The “high electrification and high renewables” scenario includes a “clean peak” idea to incentivize generation or energy dispatch to be available to meet winter and summer peaks without emissions.

The scenario for increased efficiency, electrification and renewables would reduce the average commercial building’s heat energy by 25% or more with the state getting 50% of its electricity from renewables, Hopkins said.

Enhancing both electrification and renewables would push wind and solar growth to 33.7 TWh in 2030, while natural gas use would be 29% lower than today.

Massachusetts CEP Comprehensive Energy Plan Electrification

System demand graph shows results under aggressive policies leading to high electrification in New England. Regional demand increases 13% by 2030 but most of the increase is powered by renewables (+165%). Gas generation drops (-25%). | Synapse

“Once those clean peak resources are there, it’s not like they’re only there on the peak day; they also run all the rest of the time around the year and are impacting what’s going on with dispatch of different resources,” Hopkins said.

Massachusetts has a goal of 300,000 EVs on the road by 2025 and 1.7 million in 2030. Hopkins said the state can probably only reach 160,000 EVs by 2025 under current policies but could exceed its EV goals by enhancing all policy levers.

Several people asked about energy storage and whether EVs can act as batteries for the grid.

“The place where storage makes a difference is on an hourly basis,” Hopkins said. “One learning from this is that what you assume about the load shape of when all those 1.2 million or 1.7 million EVs are charging, it really matters a lot.
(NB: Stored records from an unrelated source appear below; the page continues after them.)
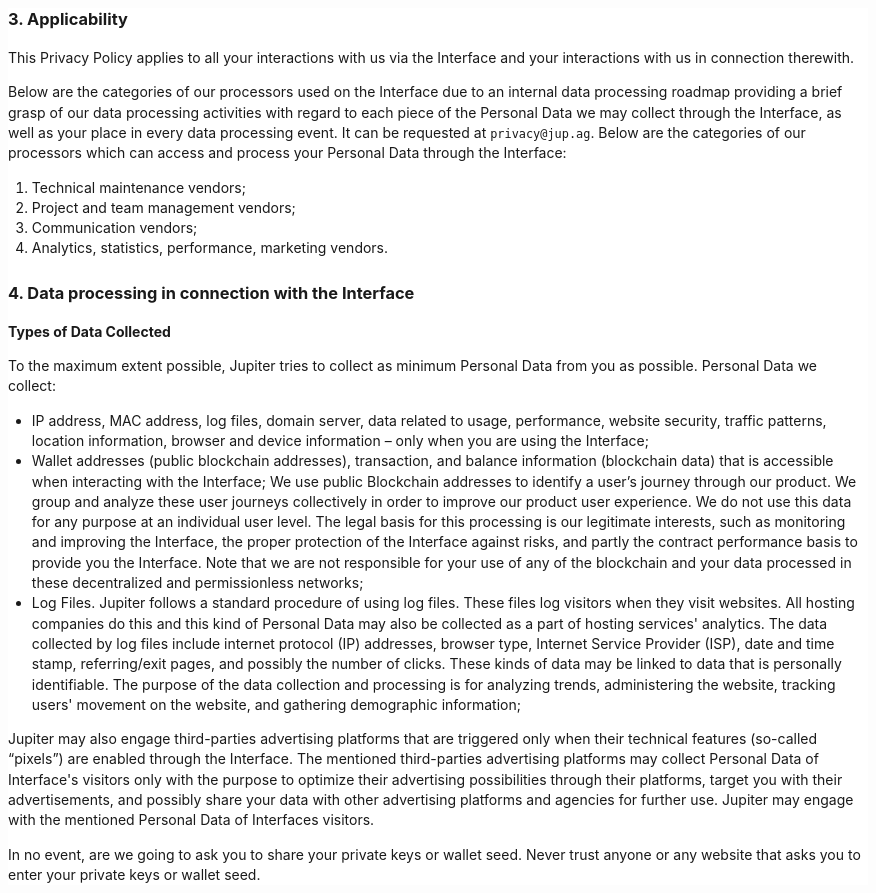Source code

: 
### 3. Applicability

This Privacy Policy applies to all your interactions with us via the Interface and your interactions with us in connection therewith. 

Below are the categories of our processors used on the Interface due to an internal data processing roadmap providing a brief grasp of our data processing activities with regard to each piece of the Personal Data we may collect through the Interface, as well as your place in every data processing event. It can be requested at `privacy@jup.ag`. Below are the categories of our processors which can access and process your Personal Data through the Interface:

1. Technical maintenance vendors;
2. Project and team management vendors;
3. Communication vendors;
4. Analytics, statistics, performance, marketing vendors.


### 4. Data processing in connection with the Interface

**Types of Data Collected**

To the maximum extent possible, Jupiter tries to collect as minimum Personal Data from you as possible. Personal Data we collect: 

- IP address, MAC address, log files, domain server, data related to usage, performance, website security, traffic patterns, location information, browser and device information – only when you are using the Interface;
- Wallet addresses (public blockchain addresses), transaction, and balance information (blockchain data) that is accessible when interacting with the Interface; We use public Blockchain addresses to identify a user’s journey through our product. We group and analyze these user journeys collectively in order to improve our product user experience. We do not use this data for any purpose at an individual user level. The legal basis for this processing is our legitimate interests, such as monitoring and improving the Interface, the proper protection of the Interface against risks, and partly the contract performance basis to provide you the Interface. Note that we are not responsible for your use of any of the blockchain and your data processed in these decentralized and permissionless networks;
- Log Files. Jupiter follows a standard procedure of using log files. These files log visitors when they visit websites. All hosting companies do this and this kind of Personal Data may also be collected as a part of hosting services' analytics. The data collected by log files include internet protocol (IP) addresses, browser type, Internet Service Provider (ISP), date and time stamp, referring/exit pages, and possibly the number of clicks. These kinds of data may be linked to data that is personally identifiable. The purpose of the data collection and processing is for analyzing trends, administering the website, tracking users' movement on the website, and gathering demographic information; 

Jupiter may also engage third-parties advertising platforms that are triggered only when their technical features (so-called “pixels”) are enabled through the Interface. The mentioned third-parties advertising platforms may collect Personal Data of Interface's visitors only with the purpose to optimize their advertising possibilities through their platforms, target you with their advertisements, and possibly share your data with other advertising platforms and agencies for further use. Jupiter may engage with the mentioned Personal Data of Interfaces visitors. 

In no event, are we going to ask you to share your private keys or wallet seed. Never trust anyone or any website that asks you to enter your private keys or wallet seed.
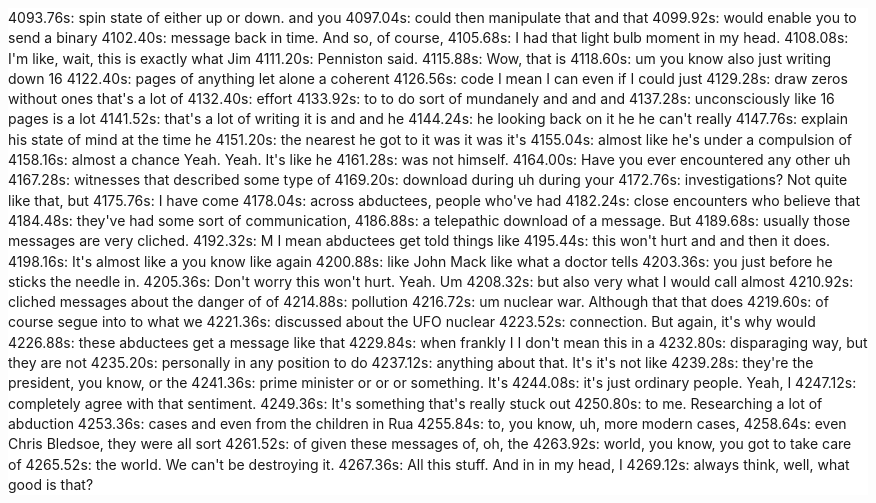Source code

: 4093.76s: spin state of either up or down. and you
4097.04s: could then manipulate that and that
4099.92s: would enable you to send a binary
4102.40s: message back in time. And so, of course,
4105.68s: I had that light bulb moment in my head.
4108.08s: I'm like, wait, this is exactly what Jim
4111.20s: Penniston said.
4115.88s: Wow, that is
4118.60s: um you know also just writing down 16
4122.40s: pages of anything let alone a coherent
4126.56s: code I mean I can even if I could just
4129.28s: draw zeros without ones that's a lot of
4132.40s: effort
4133.92s: to to do sort of mundanely and and and
4137.28s: unconsciously like 16 pages is a lot
4141.52s: that's a lot of writing it is and and he
4144.24s: he looking back on it he he can't really
4147.76s: explain his state of mind at the time he
4151.20s: the nearest he got to it was it was it's
4155.04s: almost like he's under a compulsion of
4158.16s: almost a chance Yeah. Yeah. It's like he
4161.28s: was not himself.
4164.00s: Have you ever encountered any other uh
4167.28s: witnesses that described some type of
4169.20s: download during uh during your
4172.76s: investigations? Not quite like that, but
4175.76s: I have come
4178.04s: across abductees, people who've had
4182.24s: close encounters who believe that
4184.48s: they've had some sort of communication,
4186.88s: a telepathic download of a message. But
4189.68s: usually those messages are very cliched.
4192.32s: M I mean abductees get told things like
4195.44s: this won't hurt and and then it does.
4198.16s: It's almost like a you know like again
4200.88s: like John Mack like what a doctor tells
4203.36s: you just before he sticks the needle in.
4205.36s: Don't worry this won't hurt. Yeah. Um
4208.32s: but also very what I would call almost
4210.92s: cliched messages about the danger of of
4214.88s: pollution
4216.72s: um nuclear war. Although that that does
4219.60s: of course segue into to what we
4221.36s: discussed about the UFO nuclear
4223.52s: connection. But again, it's why would
4226.88s: these abductees get a message like that
4229.84s: when frankly I I don't mean this in a
4232.80s: disparaging way, but they are not
4235.20s: personally in any position to do
4237.12s: anything about that. It's it's not like
4239.28s: they're the president, you know, or the
4241.36s: prime minister or or or something. It's
4244.08s: it's just ordinary people. Yeah, I
4247.12s: completely agree with that sentiment.
4249.36s: It's something that's really stuck out
4250.80s: to me. Researching a lot of abduction
4253.36s: cases and even from the children in Rua
4255.84s: to, you know, uh, more modern cases,
4258.64s: even Chris Bledsoe, they were all sort
4261.52s: of given these messages of, oh, the
4263.92s: world, you know, you got to take care of
4265.52s: the world. We can't be destroying it.
4267.36s: All this stuff. And in in my head, I
4269.12s: always think, well, what good is that?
And what you assume then about when those batteries will charge and discharge really matters a lot.”

If peaks are in the afternoon and you have everyone charge their cars overnight, “you create a giant super-peak at 3 in the morning,” Hopkins said. “That’s probably not the actual path forward, but things we learn there can flow into policy development.”

Solar Woes

Robert Camus, a Granby selectman and member of the town’s energy committee, said that if the state wants to increase solar energy by 50% by 2030, it should change policies to promote local ownership of solar farms.

“The SMART [Solar Massachusetts Renewable Target] program awards Eversource [Energy] and National Grid so much each year, but there’s no differentiating between a private landowner and a municipality,” Camus said. “If the municipality was to have the solar field, versus a private landowner, you’d have a lot more advantages.”

Massachusetts CEP Comprehensive Energy Plan Electrification

Attendees of one of three public hearings last week on Massachusett’s Comprehensive Energy Plan. | © RTO Insider

If a private landowner makes a deal with a solar developer, the money goes to one individual, he said.

“If you go to the municipality, every taxpayer in that town gets a share of the money, which would decrease the demand of the municipalities on the administration every year for money for schools, infrastructure and everything else,” Camus said. “If the money goes to the taxpayer[s] of Massachusetts rather than to out-of-state developers, we can more enhance our own economic growth, because the money stays.”

He suggested that the SMART program devote 75% of its money to municipalities, leaving 25% for individual landowners.

Morin directed Camus to contact Michael Judge, director of DOER’s renewable energy division. The CEP is intended to complement another effort, the Clean Energy and Climate Plan (CECP), which talks about emissions targets and how the state is going to meet them, Morin said.